火车乘客形形色色,百态人生,我就不详述了;路途遥远、艰辛自是意料之中;满心的欢喜渐渐被颠簸消磨得所剩无几。想要给第一次入藏满满的仪式感,却发现还算奢望。没能给自己自认为的壮举一份相称的神圣,我欠自己一份仪式。
莫名想说,我遇到的一位老者,却担心我妄自的揣测对不住他一生的辛劳和信念,因为我是过客,是只能两相望的路人。
姑且,妄自一回吧!
老者,目测70有余,初次相见,在去卫生间的门口,角落一隅,薄单一席,瘦骨一躯,斜卧安然,手中馒头与缸里汤水像是早餐,望之淡然无味,似是老者也觉得,但如往日寻常般自然地吃着,无谓享受,无谓挑剔,就是最单纯的饿了,最初最简单。。
若单是这样,我许不会印象深刻。第二次,便见到了那个孩子,六七岁的模样,偏瘦,有着孩子的精灵和保守,渴望活泼的眼神,却没有太多的动作,最简单的孩子,还是天真烂漫却会有畏的样子,像未见光的璞玉,许只是我自己这样瞎想。孩子很乖,带着与生俱来懂得体谅大人不淘气的天聪,我对此似是敏锐的,好像曾经我见过或我是过。小孩同老者有着不用言说的默契,话不多,不急不缓,安然自若。男孩毕竟是孩子,稍多动些,活泼却不语,一直挨在老者身旁,不多说,这也是默契,像是日积月累的生活痕迹,不着浓墨,渲染入髓。

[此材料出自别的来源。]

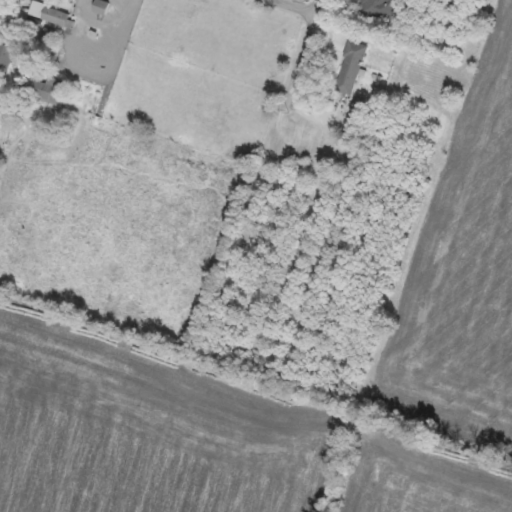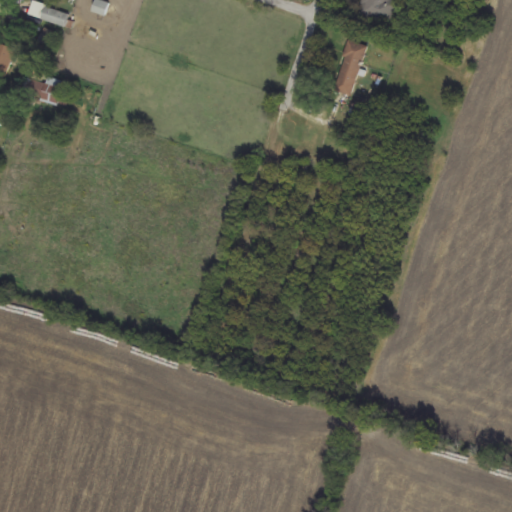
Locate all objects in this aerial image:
building: (17, 0)
building: (102, 7)
building: (379, 10)
building: (50, 14)
road: (302, 39)
building: (7, 59)
building: (351, 68)
building: (48, 92)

平静如斯,安然无恙,无关车厢喧嚣或寂静,也不带焦躁或欢喜,自不觉自怜自戚,安静的搭乘列车,许是回家,如每日会做之事一般寻常。在西宁换乘开往拉萨的车时,孩子和老者稍慢,于人潮后上车,孩子不闹,懂事,亦步亦趋地跟着老者向前走去,这次,许是下一节车厢的连接处,路人稍减,我想。
面对他时,时有眼神相接,一瞥而过,却再无赘余的一丝情感,无喜无悲,无躁无怯,无哀无悲,硬要说的话,不过是乏。面对他,你不禁去想,他的生命,他的家庭,他的过客们,在七八十年风风雨雨里,他是否一如既往平静无澜,还是一切以后,才练就如此。在旅途的他,像回家一般,无关与谁,就是回家的征途罢了。于此,妄自赋予自己神圣和仪式感的该死的想法不禁让我自怜,是年轻,所以大多是环境的产物,大多被别人给予了方向和明天。
断断续续,已至第三天早晨,我看见了太阳升起。